We first compare the results of ALLPATHS and Velvet (see Tables , , and for details). For S. aureus and E. coli, the ALLPATHS contigs were about five times longer than the Velvet contigs, whereas for the other three species, contig lengths were comparable. Scaffolds were longer for ALLPATHS for two species, and longer for Velvet for the other three; however, the ALLPATHS scaffolds were far more accurate. The odds of being correctly connected at distance 100 kb in an ALLPATHS scaffold were 100%, 100%, 100%, 99.8%, or 99.8%, depending on the species, whereas the same odds for Velvet were 45.6%, 86.4%, 75.8%, 80.2%, or 13.6%. In all five cases, the ALLPATHS assemblies were somewhat more complete. The base accuracy of the ALLPATHS assemblies was higher than for Velvet. For the bacterial genomes, where the reference sequences were essentially base perfect, thus enabling highly accurate measurement, we found that the ALLPATHS base quality was approximately Q60, whereas the Velvet base quality was approximately Q34. The reported base accuracies of the fungal assemblies were also higher for ALLPATHS. Finally, misassemblies were also much less frequent in the ALLPATHS assemblies: the misassembly rates for the ALLPATHS bacterial assemblies were 0%, 0%, and 0.3%, whereas those for the Velvet bacterial assemblies were 6.6%, 6.9%, and 3.0%. The ALLPATHS fungal assemblies also had about six-fold fewer misassemblies.
We also report results for EULER-SR assemblies (see Tables , , and for details). We note that EULER-SR scaffolding was minimal, yielding scaffolds of about the same size as contigs. In all cases EULER-SR contigs were shorter than either ALLPATHS or Velvet contigs. The EULER-SR assemblies were also substantially less accurate, in terms of both base accuracy and misassembly rate, than those produced by ALLPATHS and Velvet.
Finally, we carried out a series of 50 assemblies with the goal of understanding whether the results of Velvet or EULER-SR might be improved by using only the reads from approximately 200-bp fragments, thus excluding the shorter 26 base reads from long ('jumped') fragments, that might hinder the performance of the algorithms. For each of the two programs we tried two versions of the code, as well as multiple values of K: for Velvet we tried K = 25, 28, and 31, whereas for EULER-SR we used K = 25 and 28, the maximum allowed value. However, the EULER-SR assemblies with K = 28 terminated prematurely so we were unable to include the results.
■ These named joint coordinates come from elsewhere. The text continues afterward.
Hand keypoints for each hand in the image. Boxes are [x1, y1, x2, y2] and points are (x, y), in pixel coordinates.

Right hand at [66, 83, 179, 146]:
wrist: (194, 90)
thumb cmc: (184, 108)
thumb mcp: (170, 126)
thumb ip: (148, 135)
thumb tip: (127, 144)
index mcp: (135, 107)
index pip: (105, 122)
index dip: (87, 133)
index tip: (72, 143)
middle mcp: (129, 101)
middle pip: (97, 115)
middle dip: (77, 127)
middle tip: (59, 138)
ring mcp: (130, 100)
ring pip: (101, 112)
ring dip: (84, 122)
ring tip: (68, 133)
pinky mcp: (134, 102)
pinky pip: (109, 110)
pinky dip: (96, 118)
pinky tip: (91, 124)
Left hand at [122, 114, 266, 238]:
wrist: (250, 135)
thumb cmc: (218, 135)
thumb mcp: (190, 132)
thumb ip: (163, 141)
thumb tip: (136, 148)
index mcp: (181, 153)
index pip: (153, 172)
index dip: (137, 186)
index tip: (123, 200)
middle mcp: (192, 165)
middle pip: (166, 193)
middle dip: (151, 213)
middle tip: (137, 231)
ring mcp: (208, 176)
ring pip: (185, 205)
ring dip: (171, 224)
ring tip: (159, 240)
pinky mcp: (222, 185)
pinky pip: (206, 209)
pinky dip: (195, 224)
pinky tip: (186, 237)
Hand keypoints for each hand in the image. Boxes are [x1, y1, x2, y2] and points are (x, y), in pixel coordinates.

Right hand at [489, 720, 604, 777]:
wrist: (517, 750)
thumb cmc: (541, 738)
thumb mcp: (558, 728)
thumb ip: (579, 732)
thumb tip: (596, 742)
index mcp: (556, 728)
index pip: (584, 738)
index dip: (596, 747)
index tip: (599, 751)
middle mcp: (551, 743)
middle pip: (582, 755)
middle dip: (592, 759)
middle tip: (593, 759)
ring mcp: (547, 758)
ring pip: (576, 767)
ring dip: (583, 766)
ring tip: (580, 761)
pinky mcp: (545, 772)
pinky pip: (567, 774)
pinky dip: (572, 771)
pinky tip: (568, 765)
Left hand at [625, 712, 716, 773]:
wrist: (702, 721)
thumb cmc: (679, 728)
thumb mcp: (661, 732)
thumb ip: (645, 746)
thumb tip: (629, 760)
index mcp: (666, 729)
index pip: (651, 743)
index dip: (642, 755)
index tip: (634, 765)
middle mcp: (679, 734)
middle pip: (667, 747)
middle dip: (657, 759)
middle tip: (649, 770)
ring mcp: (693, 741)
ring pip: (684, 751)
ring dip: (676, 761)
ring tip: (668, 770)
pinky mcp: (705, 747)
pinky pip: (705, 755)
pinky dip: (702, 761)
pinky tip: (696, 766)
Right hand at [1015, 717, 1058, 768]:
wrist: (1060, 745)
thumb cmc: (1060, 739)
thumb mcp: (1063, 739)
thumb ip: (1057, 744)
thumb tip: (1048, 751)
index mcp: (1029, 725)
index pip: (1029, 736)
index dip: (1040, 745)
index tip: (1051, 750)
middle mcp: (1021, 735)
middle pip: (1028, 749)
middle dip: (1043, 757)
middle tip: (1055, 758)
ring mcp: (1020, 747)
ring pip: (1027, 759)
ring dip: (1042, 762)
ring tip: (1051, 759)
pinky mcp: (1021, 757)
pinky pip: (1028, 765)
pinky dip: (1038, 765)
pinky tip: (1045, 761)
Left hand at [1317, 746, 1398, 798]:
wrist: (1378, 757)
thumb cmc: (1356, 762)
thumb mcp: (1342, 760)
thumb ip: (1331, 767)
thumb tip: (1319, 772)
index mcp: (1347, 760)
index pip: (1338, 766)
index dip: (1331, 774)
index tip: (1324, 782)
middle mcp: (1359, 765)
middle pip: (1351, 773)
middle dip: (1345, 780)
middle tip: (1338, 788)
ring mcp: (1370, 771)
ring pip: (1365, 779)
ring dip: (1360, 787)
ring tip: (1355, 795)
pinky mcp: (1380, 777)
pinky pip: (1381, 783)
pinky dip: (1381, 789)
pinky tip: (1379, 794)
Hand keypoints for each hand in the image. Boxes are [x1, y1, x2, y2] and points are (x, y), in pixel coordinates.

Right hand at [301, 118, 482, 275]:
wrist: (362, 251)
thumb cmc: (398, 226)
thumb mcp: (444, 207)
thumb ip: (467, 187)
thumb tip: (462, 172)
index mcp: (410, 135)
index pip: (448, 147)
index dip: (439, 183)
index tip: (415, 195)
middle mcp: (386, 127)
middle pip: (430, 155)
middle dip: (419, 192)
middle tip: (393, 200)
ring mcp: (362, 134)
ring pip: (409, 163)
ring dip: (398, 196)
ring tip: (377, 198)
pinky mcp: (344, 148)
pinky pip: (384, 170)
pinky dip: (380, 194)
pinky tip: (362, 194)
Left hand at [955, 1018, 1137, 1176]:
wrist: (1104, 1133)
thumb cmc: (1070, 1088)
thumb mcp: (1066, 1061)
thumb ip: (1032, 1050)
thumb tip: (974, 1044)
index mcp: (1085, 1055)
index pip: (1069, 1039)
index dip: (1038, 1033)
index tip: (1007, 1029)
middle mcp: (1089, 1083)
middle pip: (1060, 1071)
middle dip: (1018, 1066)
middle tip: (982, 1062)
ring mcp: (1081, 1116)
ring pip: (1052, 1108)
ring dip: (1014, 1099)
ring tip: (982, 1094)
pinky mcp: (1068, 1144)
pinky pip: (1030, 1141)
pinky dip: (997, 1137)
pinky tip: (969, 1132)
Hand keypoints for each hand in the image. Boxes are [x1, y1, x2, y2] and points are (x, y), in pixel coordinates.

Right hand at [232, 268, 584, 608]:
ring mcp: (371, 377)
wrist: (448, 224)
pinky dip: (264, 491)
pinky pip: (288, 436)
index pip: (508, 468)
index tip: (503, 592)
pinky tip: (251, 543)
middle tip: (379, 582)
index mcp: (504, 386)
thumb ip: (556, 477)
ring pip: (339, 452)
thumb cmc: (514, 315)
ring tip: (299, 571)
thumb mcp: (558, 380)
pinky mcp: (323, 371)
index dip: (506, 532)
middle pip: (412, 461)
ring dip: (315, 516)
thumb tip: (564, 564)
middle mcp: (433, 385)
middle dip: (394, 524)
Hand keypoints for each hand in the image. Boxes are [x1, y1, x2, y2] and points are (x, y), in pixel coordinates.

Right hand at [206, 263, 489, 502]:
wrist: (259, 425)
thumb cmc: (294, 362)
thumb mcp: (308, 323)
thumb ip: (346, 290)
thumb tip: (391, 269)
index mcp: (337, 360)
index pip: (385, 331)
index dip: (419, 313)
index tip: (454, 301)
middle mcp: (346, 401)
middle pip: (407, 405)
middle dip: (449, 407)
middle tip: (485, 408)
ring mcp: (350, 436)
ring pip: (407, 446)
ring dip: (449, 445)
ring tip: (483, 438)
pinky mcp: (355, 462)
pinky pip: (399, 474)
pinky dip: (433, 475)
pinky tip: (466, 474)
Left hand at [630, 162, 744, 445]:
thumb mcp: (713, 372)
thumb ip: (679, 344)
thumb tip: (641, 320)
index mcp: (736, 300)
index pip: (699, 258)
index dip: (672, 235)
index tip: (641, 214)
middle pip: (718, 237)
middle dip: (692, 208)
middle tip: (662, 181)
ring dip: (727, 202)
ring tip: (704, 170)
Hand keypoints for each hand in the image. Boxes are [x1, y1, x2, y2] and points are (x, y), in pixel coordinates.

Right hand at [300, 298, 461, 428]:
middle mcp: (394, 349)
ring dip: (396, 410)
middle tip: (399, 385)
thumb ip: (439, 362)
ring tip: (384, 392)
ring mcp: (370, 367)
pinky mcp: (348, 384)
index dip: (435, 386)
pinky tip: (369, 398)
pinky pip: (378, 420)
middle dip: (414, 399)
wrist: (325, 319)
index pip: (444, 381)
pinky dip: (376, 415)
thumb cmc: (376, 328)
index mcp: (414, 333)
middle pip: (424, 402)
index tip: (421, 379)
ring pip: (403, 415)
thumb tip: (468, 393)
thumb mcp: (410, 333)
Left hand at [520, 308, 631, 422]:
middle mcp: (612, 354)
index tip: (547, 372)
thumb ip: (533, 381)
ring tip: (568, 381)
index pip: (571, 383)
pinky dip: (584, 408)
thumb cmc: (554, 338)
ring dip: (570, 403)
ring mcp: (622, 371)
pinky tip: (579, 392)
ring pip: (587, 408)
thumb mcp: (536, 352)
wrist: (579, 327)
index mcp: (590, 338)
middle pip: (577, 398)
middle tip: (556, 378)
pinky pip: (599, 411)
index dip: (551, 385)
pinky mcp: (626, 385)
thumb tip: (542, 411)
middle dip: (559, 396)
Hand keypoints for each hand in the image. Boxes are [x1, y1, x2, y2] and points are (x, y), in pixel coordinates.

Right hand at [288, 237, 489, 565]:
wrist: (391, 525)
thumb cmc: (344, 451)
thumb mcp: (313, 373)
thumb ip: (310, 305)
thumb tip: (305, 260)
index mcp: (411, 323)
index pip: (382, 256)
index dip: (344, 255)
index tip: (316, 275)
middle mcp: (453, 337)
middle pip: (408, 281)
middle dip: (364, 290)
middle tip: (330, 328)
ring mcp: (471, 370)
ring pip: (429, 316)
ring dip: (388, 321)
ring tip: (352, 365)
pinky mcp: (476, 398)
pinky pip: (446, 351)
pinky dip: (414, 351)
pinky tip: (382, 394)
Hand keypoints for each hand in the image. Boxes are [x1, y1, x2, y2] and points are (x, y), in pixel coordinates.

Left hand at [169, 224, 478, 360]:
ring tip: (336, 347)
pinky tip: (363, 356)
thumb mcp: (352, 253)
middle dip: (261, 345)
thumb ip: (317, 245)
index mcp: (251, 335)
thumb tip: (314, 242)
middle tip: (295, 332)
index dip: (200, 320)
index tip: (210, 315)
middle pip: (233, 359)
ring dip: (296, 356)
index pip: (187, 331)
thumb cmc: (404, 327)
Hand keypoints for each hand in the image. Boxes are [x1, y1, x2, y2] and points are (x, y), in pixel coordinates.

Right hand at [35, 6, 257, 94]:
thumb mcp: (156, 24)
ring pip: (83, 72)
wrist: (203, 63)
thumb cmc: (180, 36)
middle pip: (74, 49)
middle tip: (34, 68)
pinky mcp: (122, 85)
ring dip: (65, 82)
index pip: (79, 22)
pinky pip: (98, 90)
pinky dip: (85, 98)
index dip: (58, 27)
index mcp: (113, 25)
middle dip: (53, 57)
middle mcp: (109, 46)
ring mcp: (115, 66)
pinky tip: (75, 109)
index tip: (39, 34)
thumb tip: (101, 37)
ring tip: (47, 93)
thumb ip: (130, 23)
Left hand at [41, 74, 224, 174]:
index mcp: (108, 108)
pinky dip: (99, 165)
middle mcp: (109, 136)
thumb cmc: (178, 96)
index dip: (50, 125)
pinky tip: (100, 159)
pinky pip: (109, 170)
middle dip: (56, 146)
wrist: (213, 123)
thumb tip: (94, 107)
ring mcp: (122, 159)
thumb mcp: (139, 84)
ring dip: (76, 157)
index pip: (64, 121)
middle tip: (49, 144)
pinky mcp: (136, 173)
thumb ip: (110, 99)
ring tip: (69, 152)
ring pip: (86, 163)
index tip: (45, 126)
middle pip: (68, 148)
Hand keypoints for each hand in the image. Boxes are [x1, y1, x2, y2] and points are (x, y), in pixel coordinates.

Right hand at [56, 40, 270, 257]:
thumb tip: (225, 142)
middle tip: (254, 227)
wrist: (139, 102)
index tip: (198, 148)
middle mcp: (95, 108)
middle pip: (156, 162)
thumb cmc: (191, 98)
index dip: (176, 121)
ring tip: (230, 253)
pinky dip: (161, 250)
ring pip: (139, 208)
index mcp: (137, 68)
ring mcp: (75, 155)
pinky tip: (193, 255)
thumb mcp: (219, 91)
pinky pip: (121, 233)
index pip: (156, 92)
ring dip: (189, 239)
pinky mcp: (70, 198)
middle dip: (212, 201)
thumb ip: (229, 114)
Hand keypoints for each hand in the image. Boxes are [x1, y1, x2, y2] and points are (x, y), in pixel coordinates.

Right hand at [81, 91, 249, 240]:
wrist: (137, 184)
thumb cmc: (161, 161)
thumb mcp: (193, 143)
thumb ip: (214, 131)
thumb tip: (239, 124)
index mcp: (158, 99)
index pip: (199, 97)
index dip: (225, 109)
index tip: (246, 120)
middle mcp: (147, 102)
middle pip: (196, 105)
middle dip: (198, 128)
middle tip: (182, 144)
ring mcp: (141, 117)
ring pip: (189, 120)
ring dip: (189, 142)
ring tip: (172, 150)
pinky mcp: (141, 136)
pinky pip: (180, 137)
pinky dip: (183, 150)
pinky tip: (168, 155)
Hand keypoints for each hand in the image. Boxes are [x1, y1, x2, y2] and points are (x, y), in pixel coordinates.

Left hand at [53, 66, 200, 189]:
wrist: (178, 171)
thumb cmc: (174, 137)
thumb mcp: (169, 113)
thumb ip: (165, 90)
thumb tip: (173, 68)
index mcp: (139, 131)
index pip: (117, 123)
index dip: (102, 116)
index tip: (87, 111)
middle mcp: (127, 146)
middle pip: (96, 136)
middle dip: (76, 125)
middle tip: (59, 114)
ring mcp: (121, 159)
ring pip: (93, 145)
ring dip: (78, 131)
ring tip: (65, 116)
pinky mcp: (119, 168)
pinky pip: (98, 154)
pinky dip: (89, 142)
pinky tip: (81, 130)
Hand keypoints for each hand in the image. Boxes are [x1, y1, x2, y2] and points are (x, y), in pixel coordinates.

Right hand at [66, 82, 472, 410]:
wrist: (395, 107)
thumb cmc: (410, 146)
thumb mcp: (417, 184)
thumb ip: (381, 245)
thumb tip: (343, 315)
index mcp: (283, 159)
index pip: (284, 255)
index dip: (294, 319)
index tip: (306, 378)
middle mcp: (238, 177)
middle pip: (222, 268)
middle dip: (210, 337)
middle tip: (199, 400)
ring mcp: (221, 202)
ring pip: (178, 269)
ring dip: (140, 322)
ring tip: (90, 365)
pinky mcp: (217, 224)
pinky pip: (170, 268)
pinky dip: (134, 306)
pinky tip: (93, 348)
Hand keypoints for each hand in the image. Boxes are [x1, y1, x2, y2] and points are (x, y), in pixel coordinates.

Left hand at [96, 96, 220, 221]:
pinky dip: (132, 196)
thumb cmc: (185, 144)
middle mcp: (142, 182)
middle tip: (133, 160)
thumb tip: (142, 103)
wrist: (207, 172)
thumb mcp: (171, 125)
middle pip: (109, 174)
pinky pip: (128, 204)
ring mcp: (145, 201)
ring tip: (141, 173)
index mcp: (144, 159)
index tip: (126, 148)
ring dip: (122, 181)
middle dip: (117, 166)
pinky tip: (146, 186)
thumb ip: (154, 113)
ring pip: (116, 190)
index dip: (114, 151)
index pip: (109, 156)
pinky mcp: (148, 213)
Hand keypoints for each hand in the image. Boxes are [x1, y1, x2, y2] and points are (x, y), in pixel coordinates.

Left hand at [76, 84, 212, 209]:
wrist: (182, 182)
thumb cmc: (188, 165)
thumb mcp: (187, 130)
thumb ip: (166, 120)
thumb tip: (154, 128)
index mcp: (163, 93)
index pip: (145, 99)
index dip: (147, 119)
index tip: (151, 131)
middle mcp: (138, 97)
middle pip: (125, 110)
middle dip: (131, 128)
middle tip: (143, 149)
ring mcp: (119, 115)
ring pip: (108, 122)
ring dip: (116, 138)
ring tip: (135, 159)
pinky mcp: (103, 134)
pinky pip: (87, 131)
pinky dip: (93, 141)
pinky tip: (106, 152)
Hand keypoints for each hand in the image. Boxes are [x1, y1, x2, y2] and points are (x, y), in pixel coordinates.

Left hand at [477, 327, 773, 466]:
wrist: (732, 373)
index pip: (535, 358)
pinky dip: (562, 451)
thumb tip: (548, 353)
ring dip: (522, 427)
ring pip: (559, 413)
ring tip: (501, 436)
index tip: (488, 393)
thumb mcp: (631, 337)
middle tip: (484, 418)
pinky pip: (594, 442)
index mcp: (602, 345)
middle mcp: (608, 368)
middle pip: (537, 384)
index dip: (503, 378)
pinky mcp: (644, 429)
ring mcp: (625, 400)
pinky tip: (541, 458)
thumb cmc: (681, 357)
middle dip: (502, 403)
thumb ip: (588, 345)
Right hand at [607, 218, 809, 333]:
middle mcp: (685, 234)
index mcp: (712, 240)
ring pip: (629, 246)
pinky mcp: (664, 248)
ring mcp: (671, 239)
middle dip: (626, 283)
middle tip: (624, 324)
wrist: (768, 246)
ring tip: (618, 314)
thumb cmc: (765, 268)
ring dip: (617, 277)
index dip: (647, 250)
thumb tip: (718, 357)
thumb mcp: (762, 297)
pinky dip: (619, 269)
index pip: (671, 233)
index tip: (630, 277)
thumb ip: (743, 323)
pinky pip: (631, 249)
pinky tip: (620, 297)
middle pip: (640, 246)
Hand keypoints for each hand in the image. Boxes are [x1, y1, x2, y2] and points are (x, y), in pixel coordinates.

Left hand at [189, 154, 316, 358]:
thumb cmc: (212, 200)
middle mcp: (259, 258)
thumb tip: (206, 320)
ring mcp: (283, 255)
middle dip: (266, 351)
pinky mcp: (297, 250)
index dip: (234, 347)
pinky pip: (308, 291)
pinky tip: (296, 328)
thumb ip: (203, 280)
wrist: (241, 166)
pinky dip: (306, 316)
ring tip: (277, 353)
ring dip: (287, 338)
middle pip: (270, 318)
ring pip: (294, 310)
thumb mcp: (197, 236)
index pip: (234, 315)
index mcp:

Table S5 in Additional data file 2 displays the results of these auxiliary 'jump-free' assemblies. In brief, we note the following. Not surprisingly, scaffolds are much shorter for the auxiliary assemblies. For example, for S. aureus, the Velvet scaffolds are six-fold (or more) shorter than those in the assembly that uses all of the data. In some other ways, some of the assemblies from less data were better. For example, the auxiliary assembly of R. sphaeroides obtained from the older version of Velvet using K = 28 yielded contigs whose N50 size was 19% less than for the assembly of all the data, but which covered 2% more of the genome and were more accurate (0.5% misassembled versus 3%).